Austin Mejdrich, a political science major in attendance, was happy to hear about Malak’s plans for the campus funding and said Malak was clear on his stance and did not ignore the topics that were brought up.

“I thought Dennis did a really great job stating his stance,” Mejdrich said. “It’s refreshing to hear his actual plans.”

Kate Klipp, Malak’s campaign manager, was also in attendance and wished that both candidates could have been present for the forum, but praised Malak on his performance.

“I think Dennis did great. He’s endorsed by almost every faction of (Eastern),” Klipp said. “I think (Dennis) will be a real fighter for this institution.”
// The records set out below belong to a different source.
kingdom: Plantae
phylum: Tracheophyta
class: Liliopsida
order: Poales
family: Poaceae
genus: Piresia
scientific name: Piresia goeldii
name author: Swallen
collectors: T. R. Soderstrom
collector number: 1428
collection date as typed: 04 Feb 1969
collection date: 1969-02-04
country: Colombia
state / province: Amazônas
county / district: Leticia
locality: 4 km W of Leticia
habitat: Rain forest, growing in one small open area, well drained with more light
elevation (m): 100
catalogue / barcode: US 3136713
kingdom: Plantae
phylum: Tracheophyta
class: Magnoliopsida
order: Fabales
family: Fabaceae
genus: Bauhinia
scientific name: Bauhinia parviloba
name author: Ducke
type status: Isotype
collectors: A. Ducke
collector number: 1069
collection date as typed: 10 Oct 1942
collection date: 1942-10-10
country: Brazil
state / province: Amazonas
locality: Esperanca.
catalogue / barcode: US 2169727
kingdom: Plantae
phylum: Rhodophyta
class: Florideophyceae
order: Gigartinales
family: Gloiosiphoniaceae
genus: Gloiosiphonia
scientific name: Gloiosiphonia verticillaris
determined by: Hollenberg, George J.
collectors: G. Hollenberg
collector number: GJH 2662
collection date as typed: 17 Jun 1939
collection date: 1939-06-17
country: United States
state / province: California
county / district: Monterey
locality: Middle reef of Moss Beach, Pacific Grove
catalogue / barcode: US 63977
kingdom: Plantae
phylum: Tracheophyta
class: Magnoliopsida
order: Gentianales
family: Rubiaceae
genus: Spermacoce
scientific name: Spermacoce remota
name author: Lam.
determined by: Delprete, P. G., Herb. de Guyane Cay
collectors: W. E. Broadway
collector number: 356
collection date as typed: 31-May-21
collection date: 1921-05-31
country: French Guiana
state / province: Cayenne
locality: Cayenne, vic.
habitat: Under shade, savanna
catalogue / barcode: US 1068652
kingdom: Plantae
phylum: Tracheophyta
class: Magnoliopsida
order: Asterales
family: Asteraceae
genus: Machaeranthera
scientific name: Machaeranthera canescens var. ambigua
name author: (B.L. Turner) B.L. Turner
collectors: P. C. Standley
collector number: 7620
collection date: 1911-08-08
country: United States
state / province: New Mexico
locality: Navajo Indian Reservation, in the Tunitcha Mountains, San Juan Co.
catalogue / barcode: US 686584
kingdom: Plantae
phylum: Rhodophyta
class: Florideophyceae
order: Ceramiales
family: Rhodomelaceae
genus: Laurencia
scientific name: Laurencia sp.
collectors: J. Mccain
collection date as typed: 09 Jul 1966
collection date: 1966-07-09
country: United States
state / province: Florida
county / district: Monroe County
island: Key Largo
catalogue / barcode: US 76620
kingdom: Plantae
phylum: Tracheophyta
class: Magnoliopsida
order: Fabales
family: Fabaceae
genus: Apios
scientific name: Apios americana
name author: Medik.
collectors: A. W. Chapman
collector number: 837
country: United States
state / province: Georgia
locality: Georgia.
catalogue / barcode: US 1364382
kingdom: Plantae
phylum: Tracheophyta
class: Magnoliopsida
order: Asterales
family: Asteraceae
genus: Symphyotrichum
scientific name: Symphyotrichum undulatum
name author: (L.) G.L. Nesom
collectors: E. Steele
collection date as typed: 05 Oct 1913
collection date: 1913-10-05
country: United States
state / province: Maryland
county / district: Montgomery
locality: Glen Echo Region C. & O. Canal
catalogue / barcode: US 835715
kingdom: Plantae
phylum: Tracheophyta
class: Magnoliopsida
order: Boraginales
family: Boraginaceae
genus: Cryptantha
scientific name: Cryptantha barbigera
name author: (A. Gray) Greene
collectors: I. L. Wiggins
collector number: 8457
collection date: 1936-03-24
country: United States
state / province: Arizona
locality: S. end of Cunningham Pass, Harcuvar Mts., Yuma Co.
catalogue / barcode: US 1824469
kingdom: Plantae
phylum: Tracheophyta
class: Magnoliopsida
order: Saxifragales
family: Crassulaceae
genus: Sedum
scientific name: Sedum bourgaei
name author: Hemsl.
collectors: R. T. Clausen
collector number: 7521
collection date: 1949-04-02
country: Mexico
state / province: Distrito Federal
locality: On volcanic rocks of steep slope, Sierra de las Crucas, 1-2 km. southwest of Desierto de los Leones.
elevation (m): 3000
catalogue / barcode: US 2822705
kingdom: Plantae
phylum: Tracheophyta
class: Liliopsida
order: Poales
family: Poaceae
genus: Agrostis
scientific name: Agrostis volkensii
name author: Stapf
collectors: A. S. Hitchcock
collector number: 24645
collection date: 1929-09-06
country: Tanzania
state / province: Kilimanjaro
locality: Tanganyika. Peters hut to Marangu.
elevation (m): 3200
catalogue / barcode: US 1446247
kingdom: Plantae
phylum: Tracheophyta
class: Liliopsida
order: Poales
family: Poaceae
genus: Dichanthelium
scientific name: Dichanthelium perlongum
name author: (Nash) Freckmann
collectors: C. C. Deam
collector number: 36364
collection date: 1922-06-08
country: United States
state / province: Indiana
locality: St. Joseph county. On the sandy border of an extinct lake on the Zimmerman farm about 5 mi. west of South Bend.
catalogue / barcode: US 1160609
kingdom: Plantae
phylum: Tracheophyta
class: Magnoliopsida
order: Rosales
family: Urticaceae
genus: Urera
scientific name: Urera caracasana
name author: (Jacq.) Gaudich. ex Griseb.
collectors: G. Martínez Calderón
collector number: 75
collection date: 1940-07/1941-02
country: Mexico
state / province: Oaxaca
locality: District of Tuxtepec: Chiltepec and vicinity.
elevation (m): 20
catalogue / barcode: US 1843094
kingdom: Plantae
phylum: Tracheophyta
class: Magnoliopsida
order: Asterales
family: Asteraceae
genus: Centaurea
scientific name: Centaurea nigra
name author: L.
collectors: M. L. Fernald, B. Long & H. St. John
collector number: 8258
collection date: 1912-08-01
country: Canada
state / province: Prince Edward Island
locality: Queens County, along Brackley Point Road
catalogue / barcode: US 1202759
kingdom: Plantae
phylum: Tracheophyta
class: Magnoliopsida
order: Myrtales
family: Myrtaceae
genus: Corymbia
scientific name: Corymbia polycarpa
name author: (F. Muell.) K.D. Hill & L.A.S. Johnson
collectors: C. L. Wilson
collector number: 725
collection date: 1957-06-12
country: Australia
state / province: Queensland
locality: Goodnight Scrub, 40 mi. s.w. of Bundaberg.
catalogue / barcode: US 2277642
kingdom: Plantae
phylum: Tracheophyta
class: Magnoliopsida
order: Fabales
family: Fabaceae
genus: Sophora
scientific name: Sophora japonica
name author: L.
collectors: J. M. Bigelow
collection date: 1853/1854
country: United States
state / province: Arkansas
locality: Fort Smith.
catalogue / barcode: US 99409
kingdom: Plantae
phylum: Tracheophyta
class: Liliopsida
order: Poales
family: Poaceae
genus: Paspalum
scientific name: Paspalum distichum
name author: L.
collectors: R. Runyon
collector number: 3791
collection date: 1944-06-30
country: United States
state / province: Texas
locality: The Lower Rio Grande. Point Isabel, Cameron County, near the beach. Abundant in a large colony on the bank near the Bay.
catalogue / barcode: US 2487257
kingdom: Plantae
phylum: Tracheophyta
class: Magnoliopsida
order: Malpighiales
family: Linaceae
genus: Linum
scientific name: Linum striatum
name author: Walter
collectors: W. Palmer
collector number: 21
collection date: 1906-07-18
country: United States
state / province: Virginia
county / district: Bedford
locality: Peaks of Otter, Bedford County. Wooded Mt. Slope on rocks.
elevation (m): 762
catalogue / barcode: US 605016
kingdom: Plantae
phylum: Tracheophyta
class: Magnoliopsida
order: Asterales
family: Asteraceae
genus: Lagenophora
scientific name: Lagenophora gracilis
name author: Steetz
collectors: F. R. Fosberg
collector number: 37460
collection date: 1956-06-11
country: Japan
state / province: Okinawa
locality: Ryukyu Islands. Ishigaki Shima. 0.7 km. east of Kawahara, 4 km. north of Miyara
The forum concluded with a few closing words from Blitz and Bruns. Malak said that everyone in the audience asked great questions and hopes that everyone came away with the information they wanted.

“I’m not very good at speaking at people, but I want to make sure people know I’m accessible to everyone and that I’m here for them,” Malak said. “I think they like my honesty. Honesty is big. People are sick and tired of the way things are, and I am just as frustrated. That’s why I decided to run.”